# [PAGE EXTRACT]
········

Further, as mentioned above, the non-pecuniary tax disputes shall be referred to the Three- Members Administrative Court of First Instance while disputes arising from article 46 of the Code of Tax Procedure, article 153 L. 2960/2001 (i.e. enforcement measures for the collection of tax debts) and article 1 para. 4 (c), (d) and (e) of L. 1406/1983 (i.e. disputes with regard to the non issuance of a tax clearance certificate due to tax debts, with acts ordering the temporary closing down of establishments due to tax violations or tax debts and with the refusal of approval of tax books and record respectively) fall within the competency of the President of the Administrative Court of First Instance, who resolves irrevocably on the relevant matter.

In relation to the local jurisdiction, competent is the court (either the Administrative Court of First Instance or the Administrative Court of Appeal) in the district of which the tax authority having issued the originally disputed act is situated (and not the district where the Dispute Resolution Directorate of the Sub-Directorate is located).

Which persons are entitled to file a recourse (locus standi)?

The right to file a recourse is granted to those having a direct, personal and existing legitimate interest or being entitled to such a right by a special provision of the law. In general, a legitimate interest exists when the challenged act has caused material or moral damage to the applicant and the latter undergoes that damage due to his/her capacity (CoS 2998/1998). Specifically in relation to the tax disputes, the persons (including legal entities) having a direct, personal and existing legitimate interest to file a recourse are those explicitly mentioned within the challenged act (assessment act, imputation act etc) either being directly liable for the payment or bear joint liability along with the person directly liable or have personal tax obligation based on a specific provision of the law. Within this framework, persons having an additional joint and several liability for the payment of the imputed amount (i.e. in relation to legal entities: directors, presidents of the BoD, managing directors, administrators liquidators, shareholders representing more than 10% of the company’s share capital) since the entry into force of the existing Code of Tax Procedure (1.1.2014) are explicitly granted the right to challenge the tax authority’s act by means of a recourse. More specifically the law provides that these persons are entitled, along with the legal entity, to exercise against the tax authority any right that the legal entity would have at its disposal3.

Judicial fees

It is noted that in case of pecuniary tax disputes, for the filling and the hearing of the case, the applicant must pay a judicial fee, which equals to 1% of the amount of the dispute, otherwise the recourse is rejected as inadmissible. If the amount of the said fee exceeds
€ 15,000, then an amount of € 3,000 is paid and the rest of the amount is ordered to be paid by the decision of the Court on the recourse, if the latter is rejected (if the recourse is accepted, the amount already paid is refunded to the applicant). 1/3 of the fee is paid upon filling of the recourse and the rest 2/3 of the fee is paid by the day of the hearing at the latest.

········

# [RECORDED DATA]

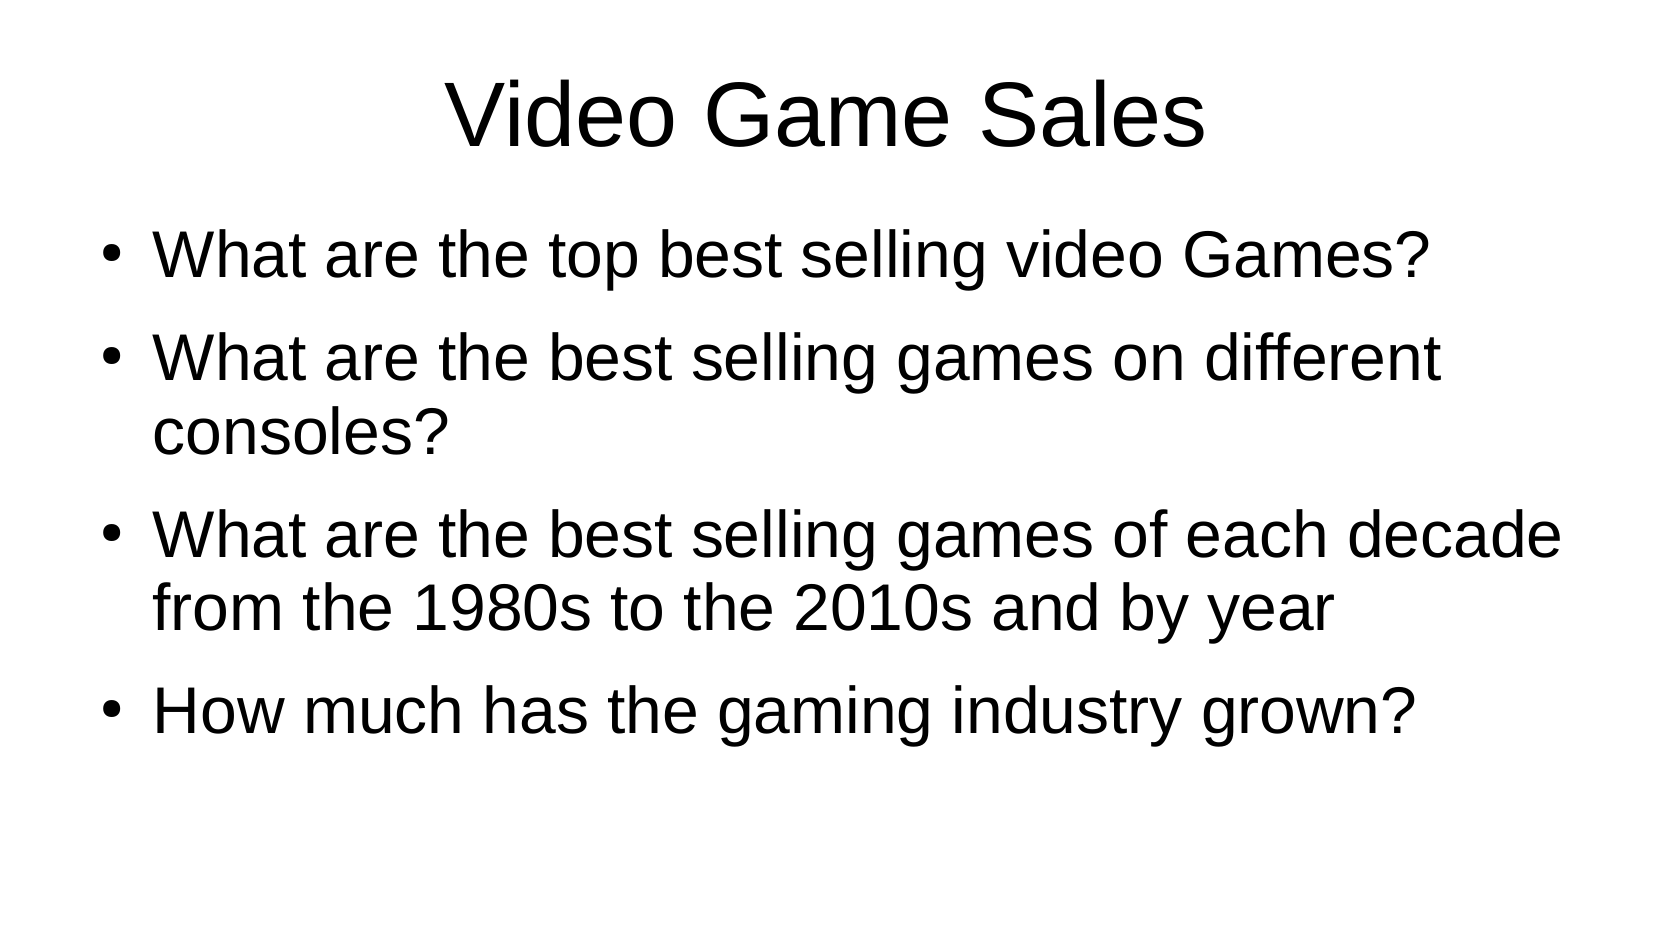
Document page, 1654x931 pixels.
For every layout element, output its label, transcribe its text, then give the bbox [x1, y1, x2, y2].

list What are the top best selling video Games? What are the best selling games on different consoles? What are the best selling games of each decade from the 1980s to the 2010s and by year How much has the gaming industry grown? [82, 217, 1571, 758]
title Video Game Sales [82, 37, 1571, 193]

········

# [REQUIRED TASK]
In the text on tax disputes, what judicial fee must the applicant pay in a pecuniary tax dispute? The listing has no connection to the text on tax disputes.

# [RESPONSE TO THIS EXERCISE]
A fee equal to 1% of the amount of the dispute.